When competencies 7, 11, and 12 were revised based on the results of these analyses, 4 additional pairings were generated because of the new factors. After reconfiguring the competencies, 76 (93.8%) of the 81 pairs resulted in 2 factors as required. The remaining 5 pairs of competencies were unidimensional and did not demonstrate discriminant validity. Finally, when all 13 of the competencies were entered into a factor analysis, a unidimensional factor emerged.
Content Validity
In order to demonstrate content validity, a higher proportion of preceptors should rate students’ performance on clinical competencies and subcompetencies during clinical APPEs compared with nonclinical APPEs. In addition, other competencies and subcompetencies should be independent of the APPE type because they are equally applicable to both clinical and nonclinical APPEs. Although not exhaustive, we tested content validity by examining whether a subcompetency was evaluated by a preceptor for a student under these different circumstances. First, it was hypothesized that the subcompetency “identifies and suggests appropriate therapeutic endpoint” (subcompetency 4a) would be observed more often in a clinical vs a nonclinical APPE. Students’ competency was rated by preceptors in over 90% of cases in clinical ambulatory and inpatient practice experiences, but only 41% in nonclinical practice experiences. Similarly, subcompetency 3c (“synthesizes history and physical to identify problems”) was marked by 86.5% and 98.3% of clinical ambulatory and inpatient APPEs, respectively, but by only 51% of nonclinical APPEs.

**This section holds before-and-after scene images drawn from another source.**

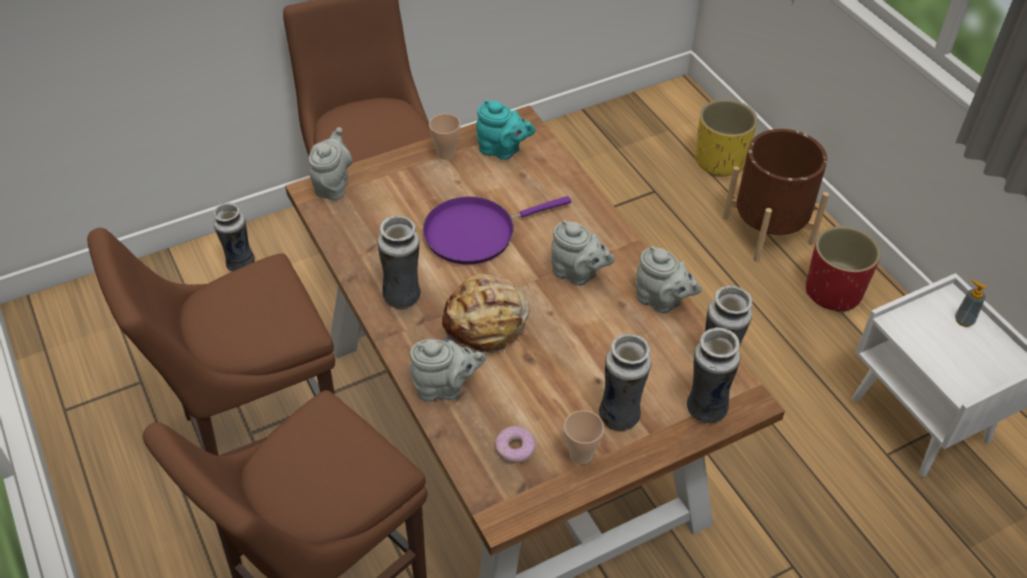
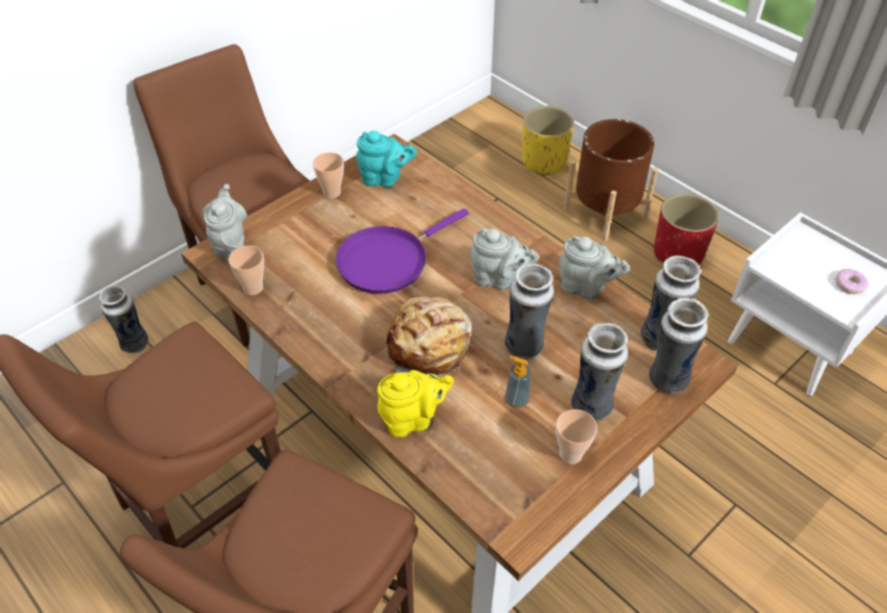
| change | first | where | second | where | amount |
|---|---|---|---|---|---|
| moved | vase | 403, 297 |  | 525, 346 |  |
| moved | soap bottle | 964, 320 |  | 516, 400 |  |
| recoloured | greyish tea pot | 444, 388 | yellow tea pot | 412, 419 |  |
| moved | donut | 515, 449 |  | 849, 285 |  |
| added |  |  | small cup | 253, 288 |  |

Within certain clinical practice experiences, one might expect the same pattern for certain subcompetencies. For example, preceptors in clinical ambulatory practice experiences at community pharmacies were most likely to rate students on “correctly labels and performs the final check” (69%) vs clinical inpatient (31%) or nonclinical practice experiences (28%). The same pattern occurred when applied to the state and federal regulations in the dispensing process subcompetency (1b), namely preceptors in clinical ambulatory practice experiences were most likely to rate students (78%) vs clinical inpatient (40%) or nonclinical practice experiences (39%). Finally, some competencies should be common to all APPEs. For example, 99% of the preceptors rated students as “dressing appropriately for the setting” for all 3 types of APPEs.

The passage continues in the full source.